Chicago -- Cable consolidation should slow down this year,
but operators will then gear up for an endgame of system swaps, according to Charter
Communications president Jerald Kent.
"By the end of this year, most [consolidation] will be
done," Kent said, speaking to reporters after a panel session at the National Show
here last week. "It's like a game of 'Monopoly' -- you buy what you
land on, trade some properties and build out your hotels, which are your new services. The
next phase is going to be swaps."
Although Kent did not elaborate on which systems his
company might swap, Vulcan Northwest Inc. president William Savoy said there were still a
few properties worth buying. Vulcan controls Charter.
"The bulk of consolidation is done, but I don't
think it's over," Savoy said. "You'll see a lot of swaps taking place.
We're in discussions with everyone. There are still a few transactions left."
Adelphia Communications Corp. chief financial officer Tim
Rigas said that in the coming years, cable operators would look to rationalize their
clusters, swapping out those systems that do not fit with their overall strategies.
But the consolidation slowdown could force out some of the
private institutions that have been financing deals.
For financial buyers, the opportunities are few. The
Carlyle Group managing director Frank Yeary said his company would exit cable, mainly
because there are no deals left to be done.
"We have monetized most of our cable holdings in the
past 12 months," Yeary said. "Clearly, this is a business where the large
operators see a lot more value in the business than the stand-alone operators."
But as North American operators begin to focus on
delivering advanced services like high-speed Internet, digital television and telephony,
private-financing firms are shifting their focus to international markets and equipment
vendors, Yeary said.
"North American cable is priced out for most private
financial buyers," he added. "We continue to be excited about the business in
Europe and Asia. We're also spending a lot of time around the edges of cable --
equipment [vendors] and companies that service the business."
Yeary added that as cable valuations climb, it may also
make the market ripe for overbuilders like RCN Corp., a Princeton, N.J.-based competitive
local-exchange carrier that offers cable and telephony in selected markets on the East and
"Five years from now, when you have a handful of major
players, the trades and the swaps have been done and you have $6,000-, $8,000- and
$9,000-per-subscriber valuations, I do see a situation where the cable operator says,
'I have one-half or three-quarters of a market: Why not overbuild instead of paying
$8,000 per subscriber?'"
Rigas, who has battled overbuilders in the past -- Bell
Atlantic Corp. and ally FutureVision of America Corp. unsuccessfully competed against
Adelphia in Toms River, N.J., in the early 1990s -- said cable operators still have the
upper hand when it comes to delivering a full basket of services.

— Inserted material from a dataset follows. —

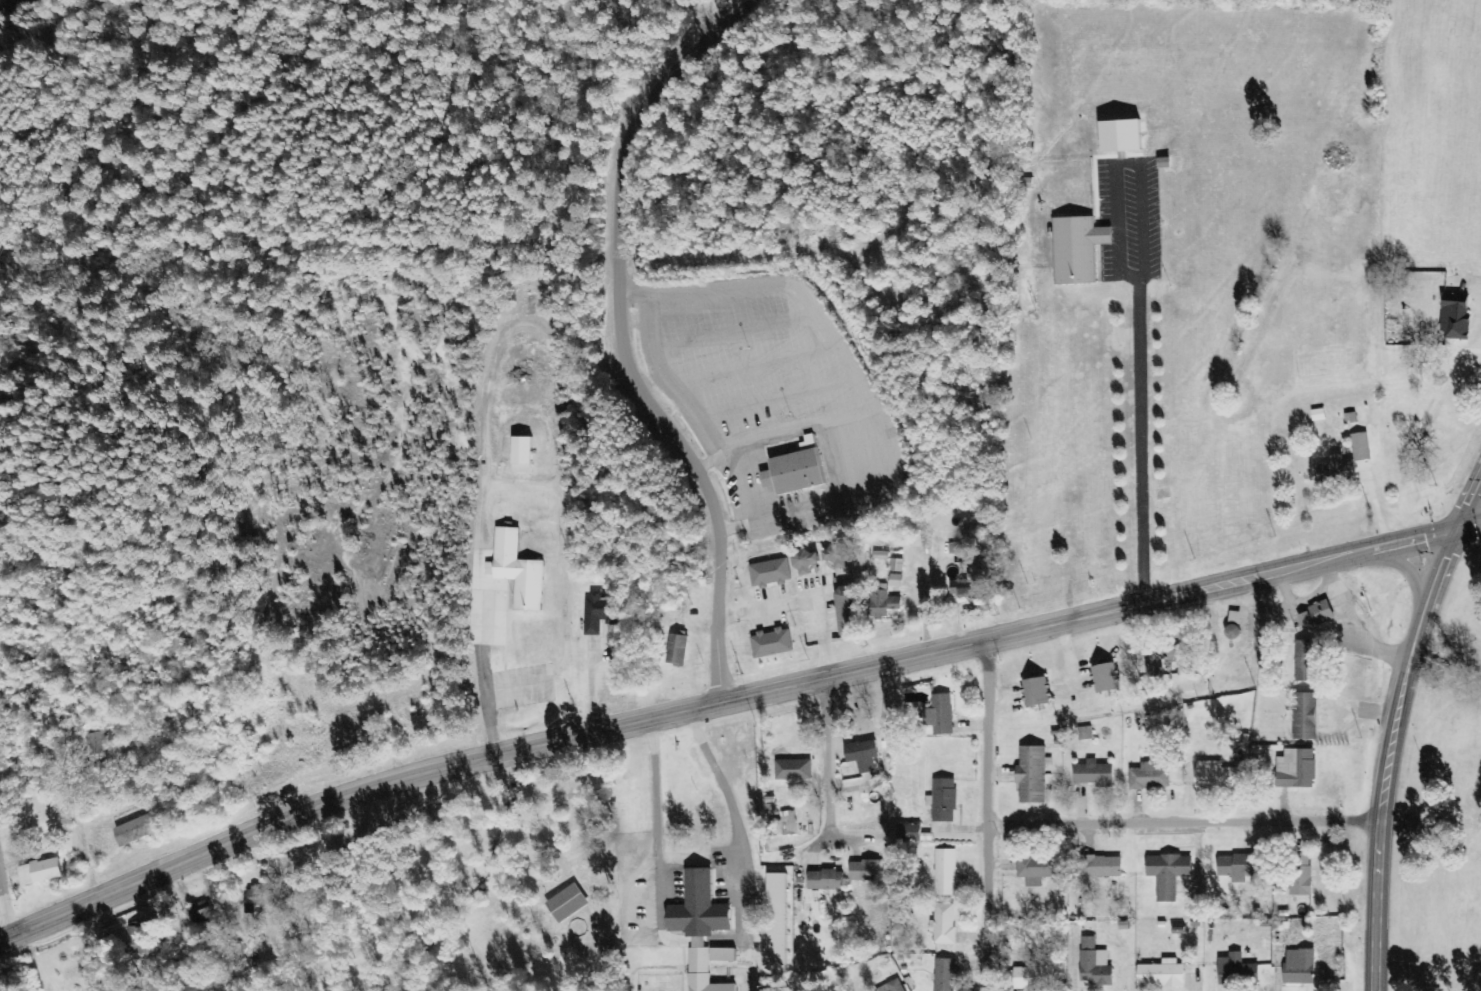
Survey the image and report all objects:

"Five or six years ago, the RBOCs [regional Bell
operating companies] were threatening to come in," Rigas said. "The model we see
is that we have a better infrastructure. We have Hyperion [Telecommunications Inc.,
Adelphia's CLEC subsidiary] in virtually every one of our systems. We're taking
a part of the telephony market today."
Rigas added that Adelphia is a "big believer" in
Internet-protocol telephony, and as the technology becomes available in the next five
years, the MSO will most likely expand its telephony offerings to residential customers.
"Understand that where you have a market with 100
percent control by one group, 40 percent of that market is up for other people to take
away part of that market share," Rigas said. "With the cost savings of IP
telephony, you can go into a market with a [residential] product that is priced 15 percent
to 20 percent less [than the incumbent carrier]."
Savoy said the way to counteract overbuilders is to be
proactive and aggressively deploy digital set-top boxes.
"You have to aggressively bring new technologies to
the homes," Savoy said. "If you're going to spend $4,000 or $5,000 per
customer or better -- if you're going to pay that kind of multiple -- you have to
keep [existing customers]. That said, you're going to see more competition, and
you're going to see more opportunities for clusters to get rationalized."
Yeary, though, said that if the current climate continues,
overbuilders might become attractive targets for private financiers.
He added that the basic financial model for an overbuilder
is to spend about $500 to $900 per customer to build a hybrid fiber-coaxial cable system.
In return, they get three revenue streams -- from video, telephony and Internet. And if
they can capture 25 percent of the market, they can make a bundle of money.
"If the financial markets begin grasping onto that
business model, you're going to see more funding of overbuilders," Yeary said.